_ACTIVITY:_ In the records below, reproduce verbatim the stretch from the line containing "take steps to" through the line containing "your browser settings.", with both of those lines included.

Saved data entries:
● ● ●

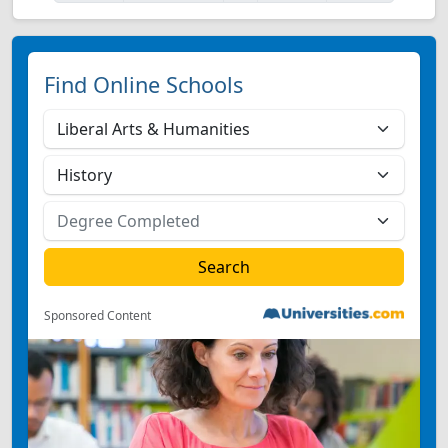
Find Online Schools
Sponsored Content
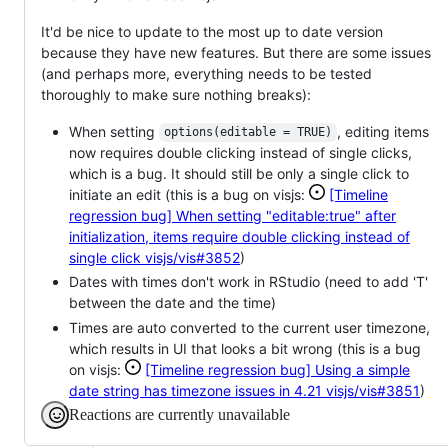
It'd be nice to update to the most up to date version
because they have new features. But there are some issues
(and perhaps more, everything needs to be tested
thoroughly to make sure nothing breaks):
When setting
, editing items
options(editable = TRUE)
now requires double clicking instead of single clicks,
which is a bug. It should still be only a single click to
initiate an edit (this is a bug on visjs:
[Timeline
regression bug] When setting "editable:true" after
initialization, items require double clicking instead of
single click
visjs/vis#3852
)
Dates with times don't work in RStudio (need to add 'T'
between the date and the time)
Times are auto converted to the current user timezone,
which results in UI that looks a bit wrong (this is a bug
on visjs:
[Timeline regression bug] Using a simple
date string has timezone issues in 4.21
visjs/vis#3851
)
Reactions are currently unavailable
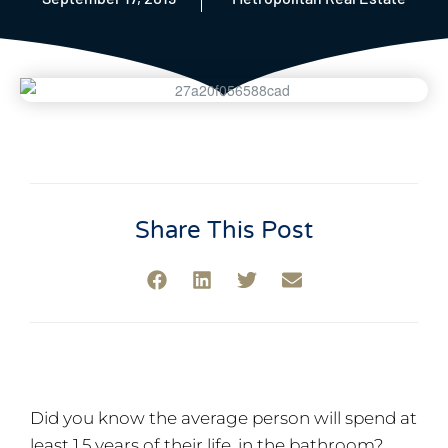
Share This Post
Did you know the average person will spend at
least 1.5 years of their life, in the bathroom?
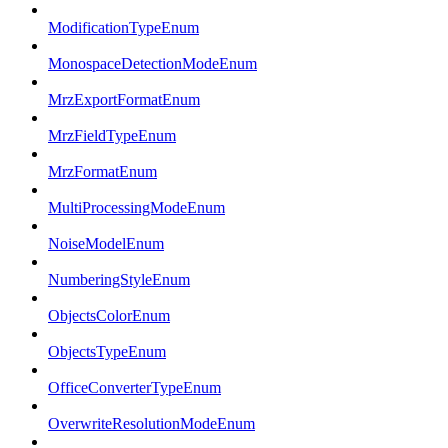
ModificationTypeEnum
MonospaceDetectionModeEnum
MrzExportFormatEnum
MrzFieldTypeEnum
MrzFormatEnum
MultiProcessingModeEnum
NoiseModelEnum
NumberingStyleEnum
ObjectsColorEnum
ObjectsTypeEnum
OfficeConverterTypeEnum
OverwriteResolutionModeEnum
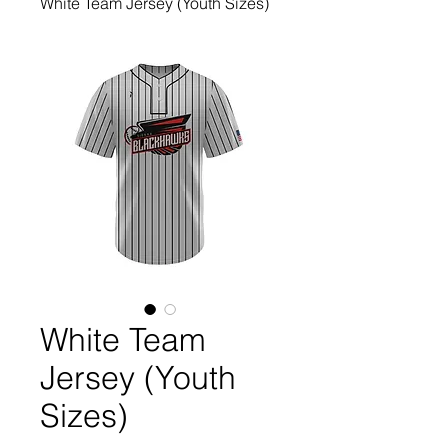
White Team Jersey (Youth Sizes)
White Team
Jersey (Youth
Sizes)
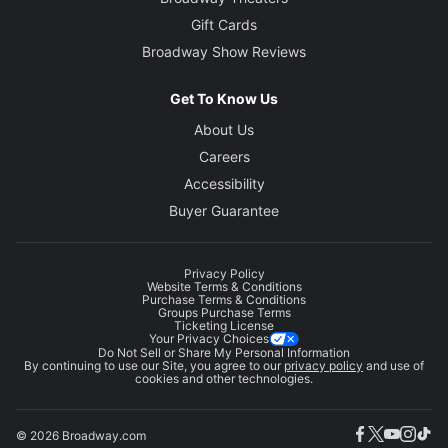
Gift Cards
Broadway Show Reviews
Get To Know Us
About Us
Careers
Accessibility
Buyer Guarantee
Privacy Policy
Website Terms & Conditions
Purchase Terms & Conditions
Groups Purchase Terms
Ticketing License
Your Privacy Choices
Do Not Sell or Share My Personal Information
By continuing to use our Site, you agree to our
privacy policy
and use of
cookies and other technologies.
© 2026 Broadway.com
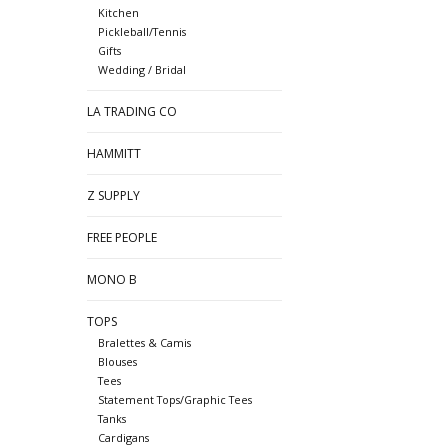
Kitchen
Pickleball/Tennis
Gifts
Wedding / Bridal
LA TRADING CO
HAMMITT
Z SUPPLY
FREE PEOPLE
MONO B
TOPS
Bralettes & Camis
Blouses
Tees
Statement Tops/Graphic Tees
Tanks
Cardigans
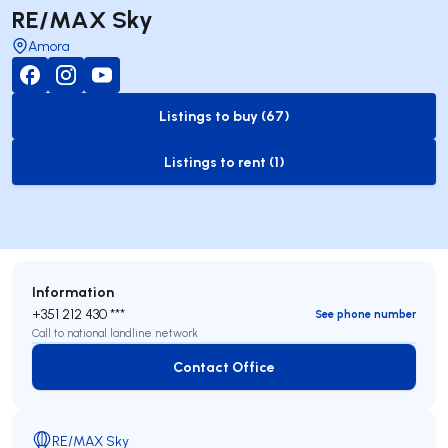
RE/MAX Sky
Amora
Listings to buy (67)
to-buy-listing
Listings to rent (1)
to-rent-listing
Information
+351 212 430 ***
See phone number
Call to national landline network
Contact Office
Contact Office
RE/MAX Sky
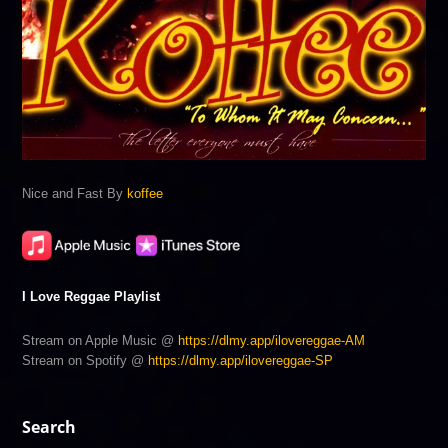
Nice and Fast By
koffee
I Love Reggae Playlist
Stream on Apple Music @
https://dlmy.app/ilovereggae-AM
Stream on Spotify @
https://dlmy.app/ilovereggae-SP
Search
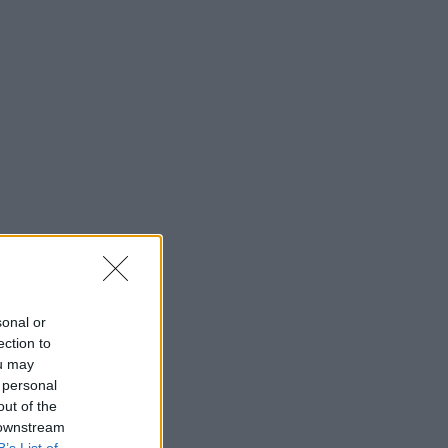
sonal or
ection to
ou may
 personal
out of the
 downstream
B’s List of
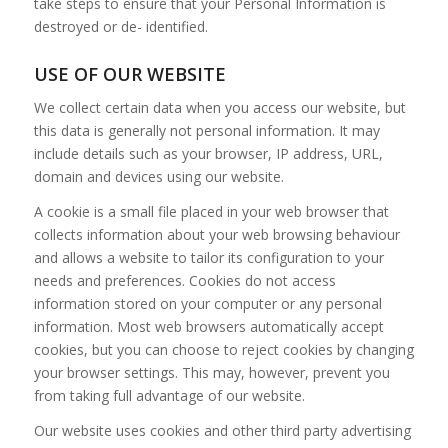
take steps to ensure that your Personal Information is
destroyed or de- identified.
USE OF OUR WEBSITE
We collect certain data when you access our website, but
this data is generally not personal information. It may
include details such as your browser, IP address, URL,
domain and devices using our website.
A cookie is a small file placed in your web browser that
collects information about your web browsing behaviour
and allows a website to tailor its configuration to your
needs and preferences. Cookies do not access
information stored on your computer or any personal
information. Most web browsers automatically accept
cookies, but you can choose to reject cookies by changing
your browser settings. This may, however, prevent you
from taking full advantage of our website.
Our website uses cookies and other third party advertising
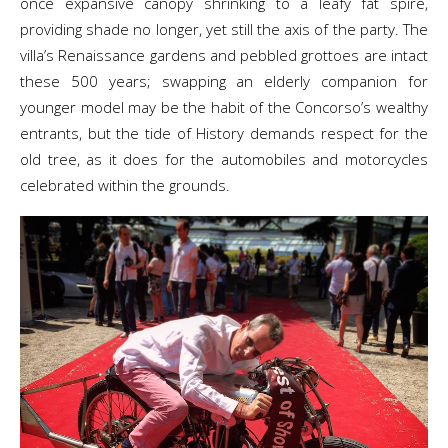
once expansive canopy shrinking to a leafy fat spire,
providing shade no longer, yet still the axis of the party. The
villa’s Renaissance gardens and pebbled grottoes are intact
these 500 years; swapping an elderly companion for
younger model may be the habit of the Concorso’s wealthy
entrants, but the tide of History demands respect for the
old tree, as it does for the automobiles and motorcycles
celebrated within the grounds.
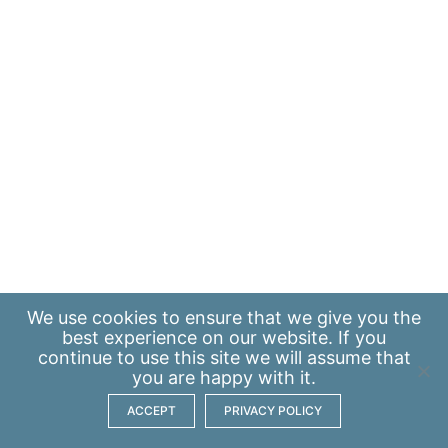
We use
cookies
to ensure that we give you the
best experience on our website. If you
continue to use this site we will assume that
you are happy with it.
ACCEPT
PRIVACY POLICY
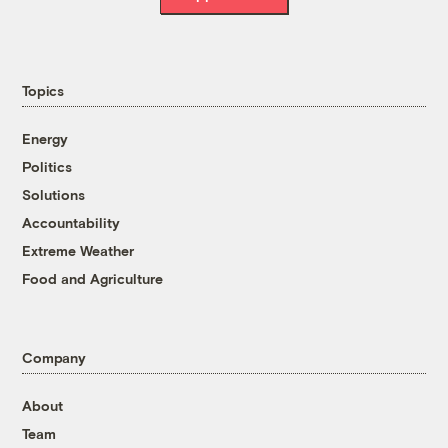
Topics
Energy
Politics
Solutions
Accountability
Extreme Weather
Food and Agriculture
Company
About
Team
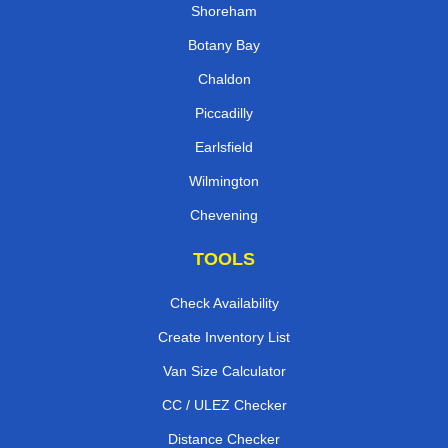
Shoreham
Botany Bay
Chaldon
Piccadilly
Earlsfield
Wilmington
Chevening
TOOLS
Check Availability
Create Inventory List
Van Size Calculator
CC / ULEZ Checker
Distance Checker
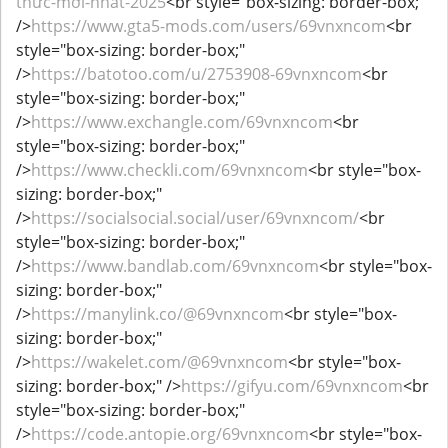
thức-mới-nhất-2025
<br style="box-sizing: border-box;"
/>
https://www.gta5-mods.com/users/69vnxncom
<br
style="box-sizing: border-box;"
/>
https://batotoo.com/u/2753908-69vnxncom
<br
style="box-sizing: border-box;"
/>
https://www.exchangle.com/69vnxncom
<br
style="box-sizing: border-box;"
/>
https://www.checkli.com/69vnxncom
<br style="box-
sizing: border-box;"
/>
https://socialsocial.social/user/69vnxncom/
<br
style="box-sizing: border-box;"
/>
https://www.bandlab.com/69vnxncom
<br style="box-
sizing: border-box;"
/>
https://manylink.co/@69vnxncom
<br style="box-
sizing: border-box;"
/>
https://wakelet.com/@69vnxncom
<br style="box-
sizing: border-box;" />
https://gifyu.com/69vnxncom
<br
style="box-sizing: border-box;"
/>
https://code.antopie.org/69vnxncom
<br style="box-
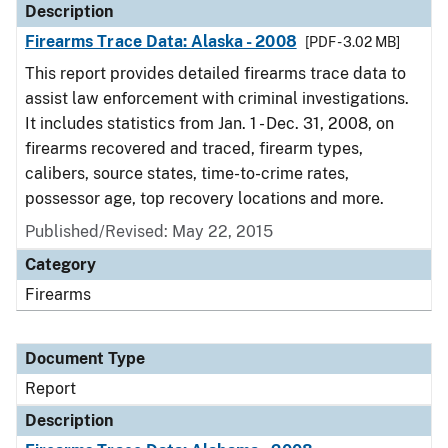
Description
Firearms Trace Data: Alaska - 2008
[PDF - 3.02 MB]
This report provides detailed firearms trace data to
assist law enforcement with criminal investigations.
It includes statistics from Jan. 1 - Dec. 31, 2008, on
firearms recovered and traced, firearm types,
calibers, source states, time-to-crime rates,
possessor age, top recovery locations and more.
Published/Revised: May 22, 2015
Category
Firearms
Document Type
Report
Description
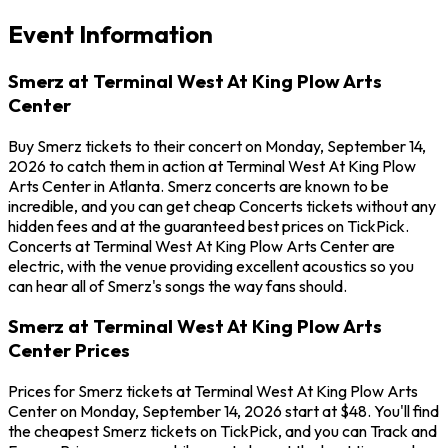
Event Information
Smerz at Terminal West At King Plow Arts
Center
Buy Smerz tickets to their concert on Monday, September 14,
2026 to catch them in action at Terminal West At King Plow
Arts Center in Atlanta. Smerz concerts are known to be
incredible, and you can get cheap Concerts tickets without any
hidden fees and at the guaranteed best prices on TickPick.
Concerts at Terminal West At King Plow Arts Center are
electric, with the venue providing excellent acoustics so you
can hear all of Smerz's songs the way fans should.
Smerz at Terminal West At King Plow Arts
Center Prices
Prices for Smerz tickets at Terminal West At King Plow Arts
Center on Monday, September 14, 2026 start at $48. You'll find
the cheapest Smerz tickets on TickPick, and you can Track and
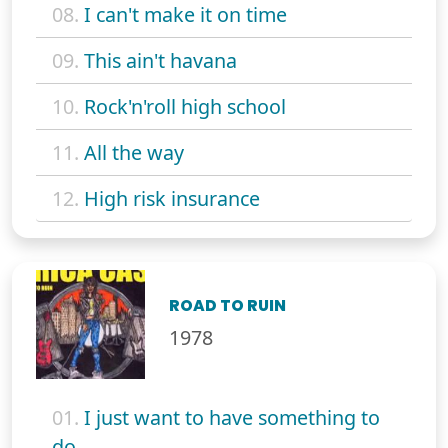
08.
I can't make it on time
09.
This ain't havana
10.
Rock'n'roll high school
11.
All the way
12.
High risk insurance
ROAD TO RUIN
1978
01.
I just want to have something to
do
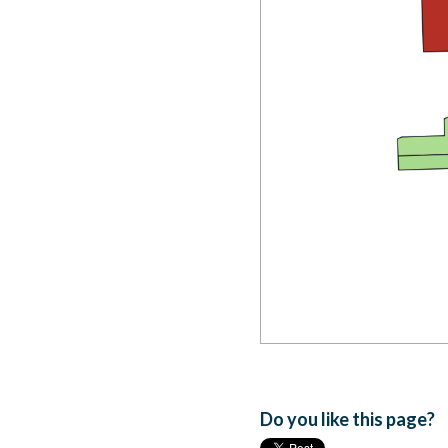
Do you like this page?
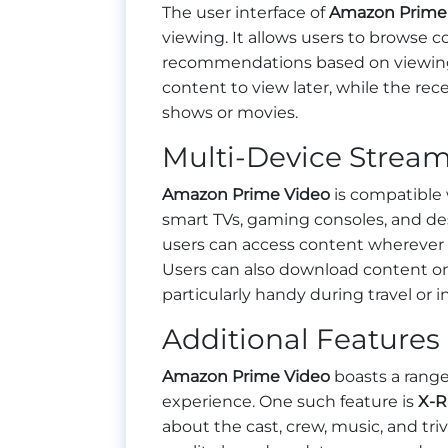
The user interface of
Amazon Prime
viewing. It allows users to browse 
recommendations based on viewing hi
content to view later, while the re
shows or movies.
Multi-Device Strea
Amazon Prime Video
is compatible 
smart TVs, gaming consoles, and de
users can access content wherever t
Users can also download content on 
particularly handy during travel or i
Additional Features
Amazon Prime Video
boasts a range
experience. One such feature is
X-R
about the cast, crew, music, and tri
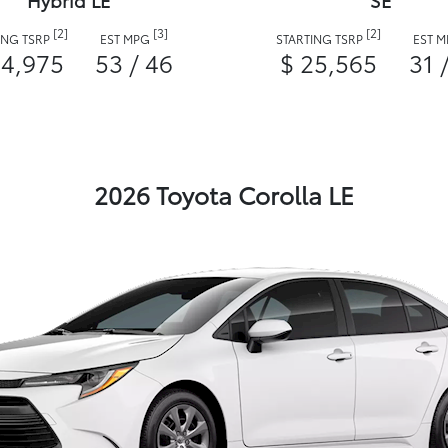
Hybrid LE
SE
[2]
[3]
[2]
ING TSRP
EST MPG
STARTING TSRP
EST 
24,975
53 / 46
$ 25,565
31 
2026 Toyota Corolla LE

● ● ●

_THE ANSWER:_
take steps to ensure that your Personal Information is
destroyed or de- identified.
USE OF OUR WEBSITE
We collect certain data when you access our website, but
this data is generally not personal information. It may
include details such as your browser, IP address, URL,
domain and devices using our website.
A cookie is a small file placed in your web browser that
collects information about your web browsing behaviour
and allows a website to tailor its configuration to your
needs and preferences. Cookies do not access
information stored on your computer or any personal
information. Most web browsers automatically accept
cookies, but you can choose to reject cookies by changing
your browser settings. This may, however, prevent you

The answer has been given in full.